Tune Mountain

About the Game

     Léo’s Major Qualifying Project is Tune Mountain, an interactive, gamefied audio-visualizer. This project, originally a brain-child of Cem Alemdar, has been brought to life by his freshman year floormates, Léo Gonsalves and Jarod Thompson.

     The main purpose of this application is to enhance the experience of listening to music by providing a simple, rewarding, visually pleasing, and responsive means of interaction with the song. This was idealized in the form of a 2D snowboarding game, where the mountain, obstacles, and visuals are created procedurally from the characteristics of a given song (extracted using the Spotify API) and are synchronized with aspects of the song.

Technical Details

     The architecture of this application came to be in the form of a multi-modular application. The parts are defined in the diagram below.

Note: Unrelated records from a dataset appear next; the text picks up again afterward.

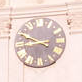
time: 8:49
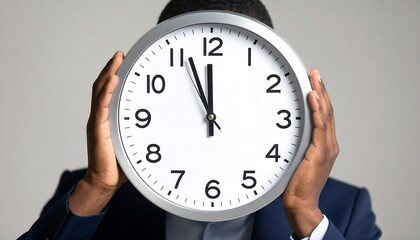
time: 11:56
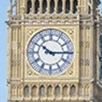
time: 10:14
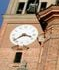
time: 3:39
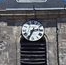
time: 2:34
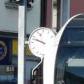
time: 9:47
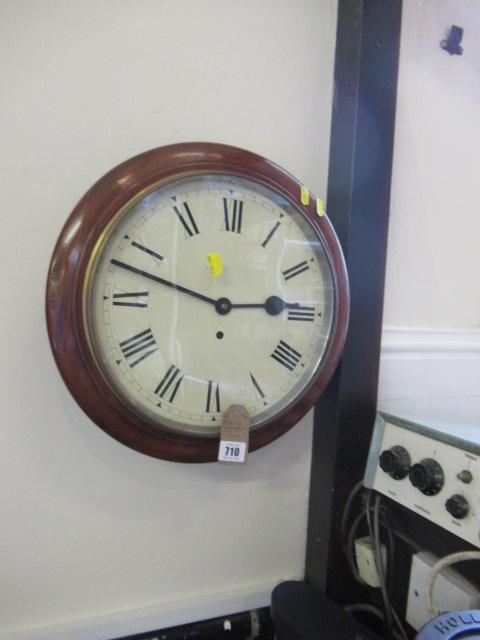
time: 2:47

tune mountain architecture diagram
The architecture of the Tune Mountain Project

     The way this works is straightforward. The React App is the piece of code that ties everything together and instantiates all other modules. The game module implements the physics engine and the graphical engine.

    Game inputs are abstracted by the Input Manager, that converts specific button presses into inputs that can be played, replayed, recorded, and saved. These inputs are read by the game module as game actions, i.e. pressing the “Space” key instead turns into the “Jump” action, therefore separating the key from the action, allowing for easier rebinding. The input history is accessible from the React App. and can be fetched and reset at any time.

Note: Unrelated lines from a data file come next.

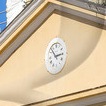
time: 2:52
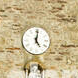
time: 5:01
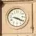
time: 9:20
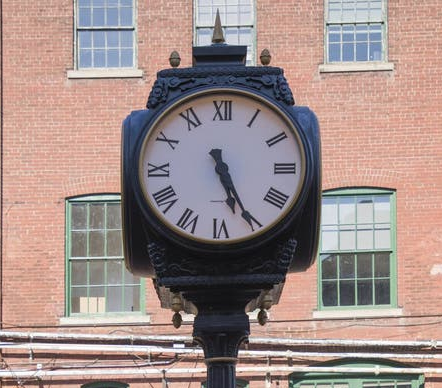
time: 5:25
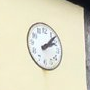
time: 2:07
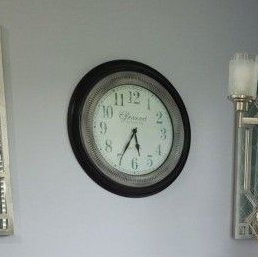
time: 5:34
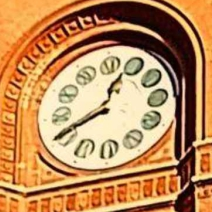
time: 12:40
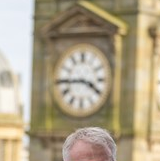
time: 3:44
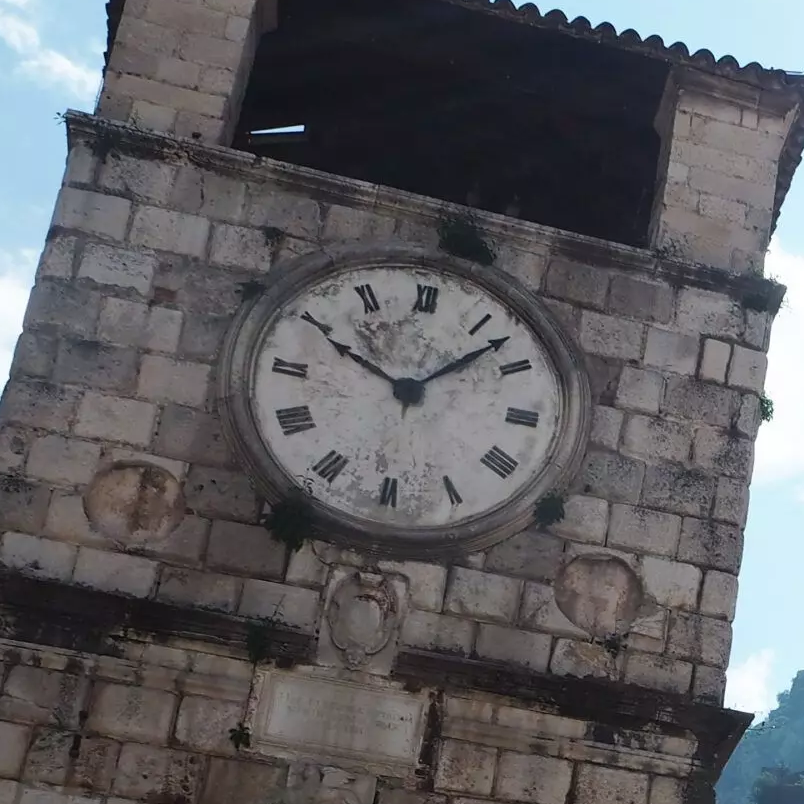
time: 10:07
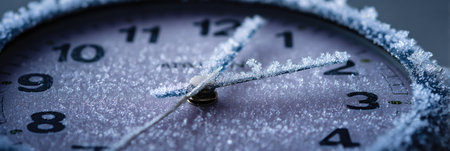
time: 2:02
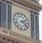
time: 2:21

     The state controller serves as a communication medium between the Game module and the React application. At any time, the UI components in the application can request the game to change its state (play, pause, generate level, etc). The game can also change its own state due to internal mechanics and can notify the web application about these changes.

     The React application communicates with the back-end application in order to authorize users, store input histories, game sessions, and feedback forms. The React application also fetches song information directly from the Spotify API and implements the Spotify Web Player.

Authorship

     The idea for this project was originally seeded by Cem Alemdar, who also worked alongside Jarod Thompson in writing the Game module. Cem also helped conceptualize the requirements for the State Controller and the Input Manager, as well as some UI components.

     Léo worked on designing and implementing the project architecture, as well as conceptualizing and implementing the inner workings of the Input Manager, State Controller, Backend Application, Node Application, and the external Sandbox API used to store data.